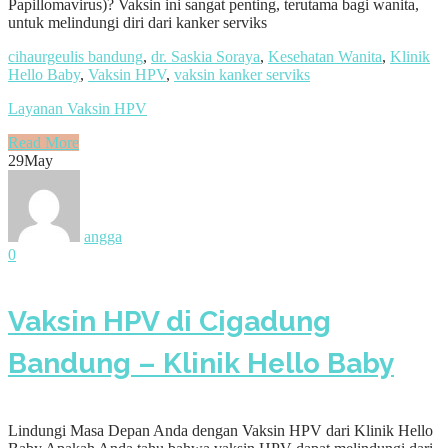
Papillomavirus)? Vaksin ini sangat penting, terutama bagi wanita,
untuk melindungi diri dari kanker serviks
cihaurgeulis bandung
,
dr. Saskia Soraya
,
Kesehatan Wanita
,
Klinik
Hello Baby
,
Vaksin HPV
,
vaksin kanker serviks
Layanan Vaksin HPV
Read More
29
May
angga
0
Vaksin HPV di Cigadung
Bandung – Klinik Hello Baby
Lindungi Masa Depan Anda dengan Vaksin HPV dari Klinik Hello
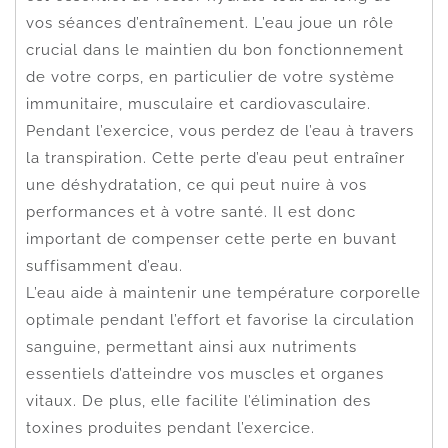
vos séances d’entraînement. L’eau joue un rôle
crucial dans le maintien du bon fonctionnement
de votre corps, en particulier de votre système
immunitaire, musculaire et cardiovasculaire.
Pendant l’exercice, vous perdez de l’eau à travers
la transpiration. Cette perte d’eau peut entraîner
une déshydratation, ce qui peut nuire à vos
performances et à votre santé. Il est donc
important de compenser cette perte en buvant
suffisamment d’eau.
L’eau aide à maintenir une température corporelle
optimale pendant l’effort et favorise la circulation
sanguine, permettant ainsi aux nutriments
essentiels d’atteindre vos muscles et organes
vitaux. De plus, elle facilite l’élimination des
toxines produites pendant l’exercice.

- [Task objective]: The answer should consist only of the lines above from the one with "dr. Saskia Soraya" through the one with "crucial dans le", repeated exactly, with no pictures among them.

- [Reply]:
dr. Saskia Soraya
,
Kesehatan Wanita
,
Klinik
Hello Baby
,
Vaksin HPV
,
vaksin kanker serviks
Layanan Vaksin HPV
Read More
29
May
angga
0
Vaksin HPV di Cigadung
Bandung – Klinik Hello Baby
Lindungi Masa Depan Anda dengan Vaksin HPV dari Klinik Hello
vos séances d’entraînement. L’eau joue un rôle
crucial dans le maintien du bon fonctionnement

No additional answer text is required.